=== SUPPLIED RECORDS ===

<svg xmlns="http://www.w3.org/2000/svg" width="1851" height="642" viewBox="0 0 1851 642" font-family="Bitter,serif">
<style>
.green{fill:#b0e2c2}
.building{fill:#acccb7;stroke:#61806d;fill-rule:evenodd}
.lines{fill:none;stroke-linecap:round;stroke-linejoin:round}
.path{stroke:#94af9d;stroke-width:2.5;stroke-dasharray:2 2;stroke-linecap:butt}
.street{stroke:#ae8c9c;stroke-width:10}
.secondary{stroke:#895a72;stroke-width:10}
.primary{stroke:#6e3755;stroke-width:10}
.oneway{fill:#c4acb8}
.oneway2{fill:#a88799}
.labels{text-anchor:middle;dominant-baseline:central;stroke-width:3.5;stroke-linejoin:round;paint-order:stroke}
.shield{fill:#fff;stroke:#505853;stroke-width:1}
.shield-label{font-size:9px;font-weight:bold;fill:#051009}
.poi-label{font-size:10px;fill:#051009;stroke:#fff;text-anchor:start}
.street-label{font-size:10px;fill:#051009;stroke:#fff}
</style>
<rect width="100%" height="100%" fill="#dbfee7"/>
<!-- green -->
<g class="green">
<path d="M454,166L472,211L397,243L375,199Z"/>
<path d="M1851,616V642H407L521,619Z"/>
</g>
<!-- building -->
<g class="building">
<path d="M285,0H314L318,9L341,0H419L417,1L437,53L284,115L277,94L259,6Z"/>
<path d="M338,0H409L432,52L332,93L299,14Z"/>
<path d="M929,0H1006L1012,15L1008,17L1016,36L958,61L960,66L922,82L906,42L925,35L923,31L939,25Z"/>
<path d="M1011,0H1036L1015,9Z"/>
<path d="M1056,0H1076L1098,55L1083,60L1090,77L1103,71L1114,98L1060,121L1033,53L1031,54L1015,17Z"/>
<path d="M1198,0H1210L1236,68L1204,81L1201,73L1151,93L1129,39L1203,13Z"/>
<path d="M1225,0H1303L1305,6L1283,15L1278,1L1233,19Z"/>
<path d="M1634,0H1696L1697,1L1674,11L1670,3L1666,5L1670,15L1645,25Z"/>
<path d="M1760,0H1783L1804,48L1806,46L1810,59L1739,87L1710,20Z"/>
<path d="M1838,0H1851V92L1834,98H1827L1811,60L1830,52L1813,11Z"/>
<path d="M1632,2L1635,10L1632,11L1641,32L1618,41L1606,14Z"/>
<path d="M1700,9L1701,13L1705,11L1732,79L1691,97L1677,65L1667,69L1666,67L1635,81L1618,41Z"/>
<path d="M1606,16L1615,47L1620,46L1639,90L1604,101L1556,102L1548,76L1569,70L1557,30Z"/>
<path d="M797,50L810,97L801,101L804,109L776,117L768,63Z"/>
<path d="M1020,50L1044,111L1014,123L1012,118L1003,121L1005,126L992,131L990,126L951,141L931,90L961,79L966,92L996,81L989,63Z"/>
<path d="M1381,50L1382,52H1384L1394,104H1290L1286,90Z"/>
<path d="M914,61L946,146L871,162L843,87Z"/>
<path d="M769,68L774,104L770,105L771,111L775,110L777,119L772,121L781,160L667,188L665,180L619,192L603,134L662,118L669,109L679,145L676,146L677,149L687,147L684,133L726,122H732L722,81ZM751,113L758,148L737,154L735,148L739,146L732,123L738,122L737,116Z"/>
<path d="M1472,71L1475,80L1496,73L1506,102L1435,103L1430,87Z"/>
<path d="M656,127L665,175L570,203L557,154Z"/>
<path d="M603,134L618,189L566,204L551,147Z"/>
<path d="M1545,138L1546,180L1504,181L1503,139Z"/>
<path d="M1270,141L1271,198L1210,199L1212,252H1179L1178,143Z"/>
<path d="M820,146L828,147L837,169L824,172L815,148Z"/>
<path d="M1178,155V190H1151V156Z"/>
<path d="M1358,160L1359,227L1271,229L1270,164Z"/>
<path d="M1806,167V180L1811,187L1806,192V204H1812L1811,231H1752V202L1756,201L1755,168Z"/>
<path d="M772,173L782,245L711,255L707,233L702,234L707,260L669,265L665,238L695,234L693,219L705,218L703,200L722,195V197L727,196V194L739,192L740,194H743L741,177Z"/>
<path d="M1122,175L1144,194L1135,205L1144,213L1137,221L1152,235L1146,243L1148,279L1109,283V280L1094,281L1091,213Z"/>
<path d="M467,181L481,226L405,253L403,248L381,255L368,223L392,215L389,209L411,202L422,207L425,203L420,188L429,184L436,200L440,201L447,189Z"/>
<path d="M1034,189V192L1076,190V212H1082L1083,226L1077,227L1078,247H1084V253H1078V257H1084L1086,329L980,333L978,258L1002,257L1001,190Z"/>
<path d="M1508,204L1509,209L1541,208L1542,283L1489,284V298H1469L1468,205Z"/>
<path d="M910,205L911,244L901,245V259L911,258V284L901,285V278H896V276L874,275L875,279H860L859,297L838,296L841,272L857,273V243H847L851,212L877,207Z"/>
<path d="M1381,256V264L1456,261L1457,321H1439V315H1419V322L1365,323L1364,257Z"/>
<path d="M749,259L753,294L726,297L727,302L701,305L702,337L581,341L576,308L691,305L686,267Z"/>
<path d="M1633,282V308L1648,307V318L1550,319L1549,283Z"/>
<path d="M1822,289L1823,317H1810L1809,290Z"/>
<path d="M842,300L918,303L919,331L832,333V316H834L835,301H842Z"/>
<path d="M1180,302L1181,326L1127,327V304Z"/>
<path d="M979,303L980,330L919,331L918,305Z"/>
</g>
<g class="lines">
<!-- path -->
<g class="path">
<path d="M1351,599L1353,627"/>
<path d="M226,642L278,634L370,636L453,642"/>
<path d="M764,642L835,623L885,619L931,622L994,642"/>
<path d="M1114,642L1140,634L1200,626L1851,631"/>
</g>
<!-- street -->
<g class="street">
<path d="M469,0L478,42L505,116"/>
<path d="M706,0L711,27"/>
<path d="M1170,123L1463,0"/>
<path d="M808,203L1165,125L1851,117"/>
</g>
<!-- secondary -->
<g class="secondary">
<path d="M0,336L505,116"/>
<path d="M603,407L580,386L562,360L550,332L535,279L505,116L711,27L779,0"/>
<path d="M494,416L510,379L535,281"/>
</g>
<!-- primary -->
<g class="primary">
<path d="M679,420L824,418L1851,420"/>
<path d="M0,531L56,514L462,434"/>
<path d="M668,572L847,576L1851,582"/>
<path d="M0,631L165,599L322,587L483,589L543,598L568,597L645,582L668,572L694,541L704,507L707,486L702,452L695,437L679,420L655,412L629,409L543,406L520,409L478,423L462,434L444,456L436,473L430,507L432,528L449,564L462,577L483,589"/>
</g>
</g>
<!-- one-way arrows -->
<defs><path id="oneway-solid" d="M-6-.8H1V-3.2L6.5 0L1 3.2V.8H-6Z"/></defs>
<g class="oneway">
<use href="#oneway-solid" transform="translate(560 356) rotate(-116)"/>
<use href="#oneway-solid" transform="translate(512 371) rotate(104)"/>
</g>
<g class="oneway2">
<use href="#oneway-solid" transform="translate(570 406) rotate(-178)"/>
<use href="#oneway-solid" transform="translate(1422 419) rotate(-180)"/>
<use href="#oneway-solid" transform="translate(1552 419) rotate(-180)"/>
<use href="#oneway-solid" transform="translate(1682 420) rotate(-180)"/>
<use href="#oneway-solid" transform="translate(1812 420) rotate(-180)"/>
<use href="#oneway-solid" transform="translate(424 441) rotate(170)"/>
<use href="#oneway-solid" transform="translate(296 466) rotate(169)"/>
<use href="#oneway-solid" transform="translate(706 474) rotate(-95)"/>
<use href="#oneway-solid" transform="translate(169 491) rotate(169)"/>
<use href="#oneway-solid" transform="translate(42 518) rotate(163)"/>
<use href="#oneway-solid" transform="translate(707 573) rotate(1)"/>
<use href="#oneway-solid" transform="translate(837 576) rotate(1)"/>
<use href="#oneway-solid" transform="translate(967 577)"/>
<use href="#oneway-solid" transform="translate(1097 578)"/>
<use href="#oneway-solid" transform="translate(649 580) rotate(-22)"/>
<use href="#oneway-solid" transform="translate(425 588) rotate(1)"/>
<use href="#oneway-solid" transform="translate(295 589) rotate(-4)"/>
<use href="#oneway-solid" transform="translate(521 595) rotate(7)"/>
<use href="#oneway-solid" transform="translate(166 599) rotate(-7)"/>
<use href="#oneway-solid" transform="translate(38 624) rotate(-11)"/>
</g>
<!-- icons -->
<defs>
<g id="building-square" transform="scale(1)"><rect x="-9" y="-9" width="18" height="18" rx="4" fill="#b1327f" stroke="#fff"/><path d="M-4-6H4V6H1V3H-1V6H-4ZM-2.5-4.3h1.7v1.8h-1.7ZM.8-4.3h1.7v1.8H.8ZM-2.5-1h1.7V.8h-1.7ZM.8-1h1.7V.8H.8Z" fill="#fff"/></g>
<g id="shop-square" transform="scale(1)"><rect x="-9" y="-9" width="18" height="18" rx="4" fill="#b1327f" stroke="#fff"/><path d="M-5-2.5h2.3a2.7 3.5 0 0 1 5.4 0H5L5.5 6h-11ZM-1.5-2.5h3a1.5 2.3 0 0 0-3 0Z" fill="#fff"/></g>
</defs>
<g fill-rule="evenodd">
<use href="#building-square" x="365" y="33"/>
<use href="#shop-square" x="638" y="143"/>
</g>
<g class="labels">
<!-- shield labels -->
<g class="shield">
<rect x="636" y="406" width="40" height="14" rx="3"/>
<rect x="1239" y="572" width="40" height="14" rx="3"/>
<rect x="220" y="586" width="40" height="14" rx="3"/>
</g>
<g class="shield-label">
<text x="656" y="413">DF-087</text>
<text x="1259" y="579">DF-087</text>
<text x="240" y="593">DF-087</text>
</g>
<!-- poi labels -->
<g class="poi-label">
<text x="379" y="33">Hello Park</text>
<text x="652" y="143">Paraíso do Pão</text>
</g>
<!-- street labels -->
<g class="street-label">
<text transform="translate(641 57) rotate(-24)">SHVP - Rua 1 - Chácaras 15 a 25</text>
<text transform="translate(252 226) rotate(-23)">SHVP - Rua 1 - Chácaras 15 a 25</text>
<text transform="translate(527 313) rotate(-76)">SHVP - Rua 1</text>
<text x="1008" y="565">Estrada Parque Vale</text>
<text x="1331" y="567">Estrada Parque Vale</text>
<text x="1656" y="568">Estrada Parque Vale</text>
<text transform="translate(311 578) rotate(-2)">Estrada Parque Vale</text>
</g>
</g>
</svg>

===

ABOUT THIS EXERCISE: Take every line above where "evenodd" appears and copy it.

FINAL ANSWER:
.building{fill:#acccb7;stroke:#61806d;fill-rule:evenodd}
<g fill-rule="evenodd">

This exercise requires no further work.